— Study material —
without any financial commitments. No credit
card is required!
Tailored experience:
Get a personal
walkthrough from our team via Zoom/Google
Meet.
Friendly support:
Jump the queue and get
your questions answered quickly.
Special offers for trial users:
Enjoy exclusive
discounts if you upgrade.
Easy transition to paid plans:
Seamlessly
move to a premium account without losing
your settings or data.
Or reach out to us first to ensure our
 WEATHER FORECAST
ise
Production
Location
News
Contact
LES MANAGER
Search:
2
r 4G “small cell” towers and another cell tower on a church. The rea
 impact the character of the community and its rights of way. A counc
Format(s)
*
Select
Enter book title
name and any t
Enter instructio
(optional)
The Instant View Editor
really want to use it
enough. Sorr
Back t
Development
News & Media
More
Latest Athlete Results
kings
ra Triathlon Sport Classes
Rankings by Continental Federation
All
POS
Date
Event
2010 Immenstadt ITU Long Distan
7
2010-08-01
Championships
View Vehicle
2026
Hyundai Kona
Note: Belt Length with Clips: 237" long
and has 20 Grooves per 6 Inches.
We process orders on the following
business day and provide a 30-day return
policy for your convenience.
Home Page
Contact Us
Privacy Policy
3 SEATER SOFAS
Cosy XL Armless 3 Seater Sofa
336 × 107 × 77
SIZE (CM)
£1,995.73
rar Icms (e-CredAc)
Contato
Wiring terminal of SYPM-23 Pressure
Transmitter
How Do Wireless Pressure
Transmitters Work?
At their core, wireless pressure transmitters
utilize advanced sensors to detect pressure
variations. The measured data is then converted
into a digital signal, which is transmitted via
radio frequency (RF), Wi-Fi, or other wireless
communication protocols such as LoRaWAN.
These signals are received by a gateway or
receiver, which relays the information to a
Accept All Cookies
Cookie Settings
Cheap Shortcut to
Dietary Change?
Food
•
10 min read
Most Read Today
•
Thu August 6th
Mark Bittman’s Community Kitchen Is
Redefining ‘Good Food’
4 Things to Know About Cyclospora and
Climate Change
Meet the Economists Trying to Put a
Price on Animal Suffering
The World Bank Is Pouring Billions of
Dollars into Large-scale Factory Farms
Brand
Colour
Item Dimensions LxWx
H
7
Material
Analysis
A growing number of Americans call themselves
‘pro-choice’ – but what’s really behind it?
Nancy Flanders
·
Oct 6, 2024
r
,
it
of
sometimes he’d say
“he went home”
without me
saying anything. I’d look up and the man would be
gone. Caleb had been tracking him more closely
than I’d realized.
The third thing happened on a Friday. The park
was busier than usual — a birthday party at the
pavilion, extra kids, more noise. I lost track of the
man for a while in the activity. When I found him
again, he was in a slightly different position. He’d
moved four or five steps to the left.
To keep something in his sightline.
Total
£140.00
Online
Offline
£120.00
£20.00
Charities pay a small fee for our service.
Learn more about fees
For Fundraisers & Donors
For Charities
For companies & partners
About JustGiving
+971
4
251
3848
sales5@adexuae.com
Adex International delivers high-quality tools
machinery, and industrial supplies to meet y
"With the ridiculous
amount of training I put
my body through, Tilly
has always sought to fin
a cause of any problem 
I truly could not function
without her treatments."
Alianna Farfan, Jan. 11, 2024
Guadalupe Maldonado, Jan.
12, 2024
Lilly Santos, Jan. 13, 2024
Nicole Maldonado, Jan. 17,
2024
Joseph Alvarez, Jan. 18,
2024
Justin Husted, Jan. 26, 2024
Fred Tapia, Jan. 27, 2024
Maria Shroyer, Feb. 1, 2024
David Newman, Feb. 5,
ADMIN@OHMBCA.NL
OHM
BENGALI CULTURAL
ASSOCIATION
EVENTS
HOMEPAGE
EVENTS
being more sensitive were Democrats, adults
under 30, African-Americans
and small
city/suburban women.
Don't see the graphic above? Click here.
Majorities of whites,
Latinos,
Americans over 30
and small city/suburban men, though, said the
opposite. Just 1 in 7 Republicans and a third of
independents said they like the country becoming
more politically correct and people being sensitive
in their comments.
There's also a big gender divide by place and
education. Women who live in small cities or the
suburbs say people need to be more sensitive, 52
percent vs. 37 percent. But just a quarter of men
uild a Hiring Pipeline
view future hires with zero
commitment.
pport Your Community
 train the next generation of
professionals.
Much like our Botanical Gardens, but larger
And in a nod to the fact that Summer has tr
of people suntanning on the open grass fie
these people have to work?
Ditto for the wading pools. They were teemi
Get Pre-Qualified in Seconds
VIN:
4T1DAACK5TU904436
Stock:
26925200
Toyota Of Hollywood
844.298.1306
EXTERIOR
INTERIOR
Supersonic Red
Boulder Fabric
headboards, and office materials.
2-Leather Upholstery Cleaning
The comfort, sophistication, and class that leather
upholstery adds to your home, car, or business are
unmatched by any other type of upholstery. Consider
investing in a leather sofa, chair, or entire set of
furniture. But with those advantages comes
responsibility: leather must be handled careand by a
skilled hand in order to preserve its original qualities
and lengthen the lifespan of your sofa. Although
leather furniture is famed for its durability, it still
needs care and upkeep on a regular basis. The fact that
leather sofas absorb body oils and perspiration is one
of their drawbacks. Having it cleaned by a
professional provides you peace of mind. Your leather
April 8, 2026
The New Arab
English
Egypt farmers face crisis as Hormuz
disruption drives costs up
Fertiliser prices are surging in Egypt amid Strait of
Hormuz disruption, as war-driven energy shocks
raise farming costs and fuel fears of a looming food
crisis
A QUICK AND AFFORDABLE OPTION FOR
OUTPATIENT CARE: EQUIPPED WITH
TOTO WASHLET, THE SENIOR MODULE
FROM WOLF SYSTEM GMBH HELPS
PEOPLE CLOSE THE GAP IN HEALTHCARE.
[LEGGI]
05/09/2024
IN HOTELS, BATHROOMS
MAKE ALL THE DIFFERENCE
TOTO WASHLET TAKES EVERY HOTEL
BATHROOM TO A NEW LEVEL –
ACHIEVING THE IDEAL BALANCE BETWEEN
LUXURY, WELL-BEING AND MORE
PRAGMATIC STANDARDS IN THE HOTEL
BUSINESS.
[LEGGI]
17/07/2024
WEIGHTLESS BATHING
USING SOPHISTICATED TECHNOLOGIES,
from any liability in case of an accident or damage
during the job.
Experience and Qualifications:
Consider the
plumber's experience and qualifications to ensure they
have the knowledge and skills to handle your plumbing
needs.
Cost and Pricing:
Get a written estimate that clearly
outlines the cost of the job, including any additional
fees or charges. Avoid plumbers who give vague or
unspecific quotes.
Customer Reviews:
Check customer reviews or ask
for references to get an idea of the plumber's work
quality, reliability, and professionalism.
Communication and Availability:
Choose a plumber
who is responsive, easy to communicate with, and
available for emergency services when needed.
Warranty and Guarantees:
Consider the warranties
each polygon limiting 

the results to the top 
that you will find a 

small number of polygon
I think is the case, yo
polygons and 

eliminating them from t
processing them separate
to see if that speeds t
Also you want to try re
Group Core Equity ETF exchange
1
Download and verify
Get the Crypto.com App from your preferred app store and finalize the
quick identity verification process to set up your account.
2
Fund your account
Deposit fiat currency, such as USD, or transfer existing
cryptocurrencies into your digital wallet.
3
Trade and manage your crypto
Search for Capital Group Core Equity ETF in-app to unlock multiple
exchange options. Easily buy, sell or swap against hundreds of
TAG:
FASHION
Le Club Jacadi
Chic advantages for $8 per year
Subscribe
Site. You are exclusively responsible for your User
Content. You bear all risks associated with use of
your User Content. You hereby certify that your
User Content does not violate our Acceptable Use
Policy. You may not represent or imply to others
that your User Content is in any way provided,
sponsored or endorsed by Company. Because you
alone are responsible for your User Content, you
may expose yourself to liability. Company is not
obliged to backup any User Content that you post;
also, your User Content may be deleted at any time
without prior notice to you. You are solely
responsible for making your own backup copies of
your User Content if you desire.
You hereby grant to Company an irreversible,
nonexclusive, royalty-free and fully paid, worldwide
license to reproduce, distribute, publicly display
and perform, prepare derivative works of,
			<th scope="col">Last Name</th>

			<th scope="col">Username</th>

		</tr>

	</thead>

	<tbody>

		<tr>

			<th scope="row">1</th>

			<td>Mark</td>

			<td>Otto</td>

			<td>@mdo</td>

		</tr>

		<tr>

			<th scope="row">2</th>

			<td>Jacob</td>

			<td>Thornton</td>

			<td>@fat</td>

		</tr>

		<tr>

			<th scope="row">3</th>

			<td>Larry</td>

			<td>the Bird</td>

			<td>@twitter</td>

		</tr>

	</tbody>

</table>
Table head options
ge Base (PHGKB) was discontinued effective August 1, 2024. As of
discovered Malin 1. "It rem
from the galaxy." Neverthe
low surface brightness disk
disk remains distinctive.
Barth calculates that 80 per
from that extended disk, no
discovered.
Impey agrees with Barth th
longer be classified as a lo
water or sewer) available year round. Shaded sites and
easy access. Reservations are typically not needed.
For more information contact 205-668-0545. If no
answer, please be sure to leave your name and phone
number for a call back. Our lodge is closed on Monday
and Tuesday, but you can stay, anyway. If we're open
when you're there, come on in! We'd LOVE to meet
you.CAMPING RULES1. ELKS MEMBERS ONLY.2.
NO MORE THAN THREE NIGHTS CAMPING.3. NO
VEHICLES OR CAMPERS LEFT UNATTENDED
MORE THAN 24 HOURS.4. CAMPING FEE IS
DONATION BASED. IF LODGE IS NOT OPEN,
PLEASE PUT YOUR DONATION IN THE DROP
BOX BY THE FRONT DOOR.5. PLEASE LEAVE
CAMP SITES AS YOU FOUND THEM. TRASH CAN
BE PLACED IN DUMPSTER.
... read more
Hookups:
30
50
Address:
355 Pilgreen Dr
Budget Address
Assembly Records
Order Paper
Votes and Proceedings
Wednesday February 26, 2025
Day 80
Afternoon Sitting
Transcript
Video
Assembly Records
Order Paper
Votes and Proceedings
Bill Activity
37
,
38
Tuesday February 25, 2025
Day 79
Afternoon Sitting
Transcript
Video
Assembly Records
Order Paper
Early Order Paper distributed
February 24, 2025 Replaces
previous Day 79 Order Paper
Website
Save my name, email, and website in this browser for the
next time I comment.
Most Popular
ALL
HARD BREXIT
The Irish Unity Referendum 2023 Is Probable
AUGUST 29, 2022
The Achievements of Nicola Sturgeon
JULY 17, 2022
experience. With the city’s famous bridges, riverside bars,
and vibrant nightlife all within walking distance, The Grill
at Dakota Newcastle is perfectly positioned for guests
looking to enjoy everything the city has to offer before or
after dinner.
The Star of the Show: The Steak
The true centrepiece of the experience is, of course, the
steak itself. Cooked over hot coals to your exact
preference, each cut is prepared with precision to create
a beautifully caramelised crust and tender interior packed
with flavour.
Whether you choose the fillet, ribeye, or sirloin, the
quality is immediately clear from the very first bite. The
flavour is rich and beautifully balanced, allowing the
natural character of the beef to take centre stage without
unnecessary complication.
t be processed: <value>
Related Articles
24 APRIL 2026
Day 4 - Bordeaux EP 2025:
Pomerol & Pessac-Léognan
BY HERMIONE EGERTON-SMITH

— Task requirements —
Where the line containing "PLEASE PUT YOUR DONATION IN THE DROP" appears in the records above, begin there and print every line through the last, exactly and with nothing else.

— Solution to the exercise —
PLEASE PUT YOUR DONATION IN THE DROP
BOX BY THE FRONT DOOR.5. PLEASE LEAVE
CAMP SITES AS YOU FOUND THEM. TRASH CAN
BE PLACED IN DUMPSTER.
... read more
Hookups:
30
50
Address:
355 Pilgreen Dr
Budget Address
Assembly Records
Order Paper
Votes and Proceedings
Wednesday February 26, 2025
Day 80
Afternoon Sitting
Transcript
Video
Assembly Records
Order Paper
Votes and Proceedings
Bill Activity
37
,
38
Tuesday February 25, 2025
Day 79
Afternoon Sitting
Transcript
Video
Assembly Records
Order Paper
Early Order Paper distributed
February 24, 2025 Replaces
previous Day 79 Order Paper
Website
Save my name, email, and website in this browser for the
next time I comment.
Most Popular
ALL
HARD BREXIT
The Irish Unity Referendum 2023 Is Probable
AUGUST 29, 2022
The Achievements of Nicola Sturgeon
JULY 17, 2022
experience. With the city’s famous bridges, riverside bars,
and vibrant nightlife all within walking distance, The Grill
at Dakota Newcastle is perfectly positioned for guests
looking to enjoy everything the city has to offer before or
after dinner.
The Star of the Show: The Steak
The true centrepiece of the experience is, of course, the
steak itself. Cooked over hot coals to your exact
preference, each cut is prepared with precision to create
a beautifully caramelised crust and tender interior packed
with flavour.
Whether you choose the fillet, ribeye, or sirloin, the
quality is immediately clear from the very first bite. The
flavour is rich and beautifully balanced, allowing the
natural character of the beef to take centre stage without
unnecessary complication.
t be processed: <value>
Related Articles
24 APRIL 2026
Day 4 - Bordeaux EP 2025:
Pomerol & Pessac-Léognan
BY HERMIONE EGERTON-SMITH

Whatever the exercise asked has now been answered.